Edit: the float version drops down to 20 cycles, if already fed with floats (and currently wins the race in the decoder). Still think the int variant will be the winner in the end, as the values are not meant to be floats. I really wonder, if I could get rid of that pmulld somehow...

from upp-components.

jerch avatar jerch commented on May 30, 2024

Did some more local changes to my byte-to-byte loop (mostly introducing inner loops with less conditions):

      Context "decode - testfiles (WasmDecoder)"
         Case "test1_clean.sixel" : 20 runs - average runtime: 4.85 ms
         Case "test1_clean.sixel" : 20 runs - average throughput: 127.80 MB/s
         Case "test2_clean.sixel" : 20 runs - average runtime: 2.75 ms
         Case "test2_clean.sixel" : 20 runs - average throughput: 116.20 MB/s
         Case "sampsa_reencoded_clean.six" : 20 runs - average runtime: 4.41 ms
         Case "sampsa_reencoded_clean.six" : 20 runs - average throughput: 147.54 MB/s
         Case "FullHD 12bit noise" : 20 runs - average runtime: 84.26 ms
         Case "FullHD 12bit noise" : 20 runs - average throughput: 184.07 MB/s

This gets me to 39-40 MB/s synchronous in xterm.js.
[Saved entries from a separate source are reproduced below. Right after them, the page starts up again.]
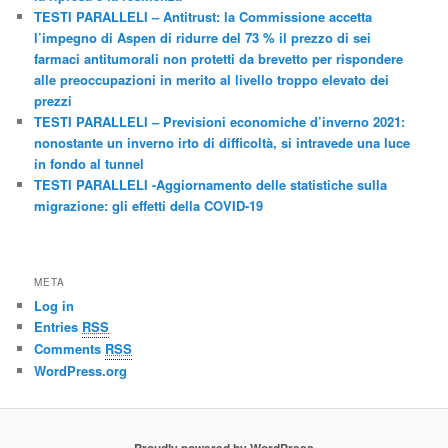
TESTI PARALLELI – Antitrust: la Commissione accetta
l’impegno di Aspen di ridurre del 73 % il prezzo di sei
farmaci antitumorali non protetti da brevetto per rispondere
alle preoccupazioni in merito al livello troppo elevato dei
prezzi
TESTI PARALLELI – Previsioni economiche d’inverno 2021:
nonostante un inverno irto di difficoltà, si intravede una luce
in fondo al tunnel
TESTI PARALLELI -Aggiornamento delle statistiche sulla
migrazione: gli effetti della COVID-19
META
Log in
Entries
RSS
Comments
RSS
WordPress.org
Proudly powered by WordPress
I think I gonna stop with optimizations here, as the numbers in xterm.js start to look funny (one run of sixel-bench):
image

(The utf8 conversion does not more than a uint8 --> uint32 padding expansion (xterm.js works with utf32 internally) and the sequence parser already has a fast inner loop with only 3 conditions to check for DCS data. I hate JS for being so slow on such simple tasks. Would not have happened with wasm.)

from upp-components.

ismail-yilmaz avatar ismail-yilmaz commented on May 30, 2024

@jerch ,

This gets me to 39-40 MB/s synchronous in xterm.js.

That sounds like a very good number for a JS sixel decoder (o so I assume, because the only one I know in the wild is yours.)

I'll take your findings and try moving it forward on a test setup , starting this monday as I will have a window (we'll have a national holiday season this whole week.) to work on something fun. Will post my findings on x86_64. So. stay tuned. :)

from upp-components.

jerch avatar jerch commented on May 30, 2024

Latest numbers:

      Context "decode - testfiles (WasmDecoder)"
         Case "test1_clean.sixel" : 20 runs - average runtime: 4.68 ms
         Case "test1_clean.sixel" : 20 runs - average throughput: 134.27 MB/s
         Case "test2_clean.sixel" : 20 runs - average runtime: 2.58 ms
         Case "test2_clean.sixel" : 20 runs - average throughput: 124.60 MB/s
         Case "sampsa_reencoded_clean.six" : 20 runs - average runtime: 4.79 ms
         Case "sampsa_reencoded_clean.six" : 20 runs - average throughput: 142.69 MB/s
         Case "FullHD 12bit noise" : 20 runs - average runtime: 77.71 ms
         Case "FullHD 12bit noise" : 20 runs - average throughput: 199.62 MB/s

While I missed my >130 MB/s goal with "test2_clean.sixel" (not even sure why), I got a nice boost on the fullHD noise image, which is now at 12fps. Thats still very low, on the other hand the image is really hard to chew on with its 4096 colors and the single pixel addressing (cursor kinda moving from 0 to target position for tons of 1bit-sixel). I have no test data for normal fullHD stuff, but I think it is capable to stay >30 fps for less degenerated data.

from upp-components.

jerch avatar jerch commented on May 30, 2024

@ismail-yilmaz Not sure how good you know callgrind, I have an interesting case, which I dont quite understand, maybe you have an idea or can explain, whats going on.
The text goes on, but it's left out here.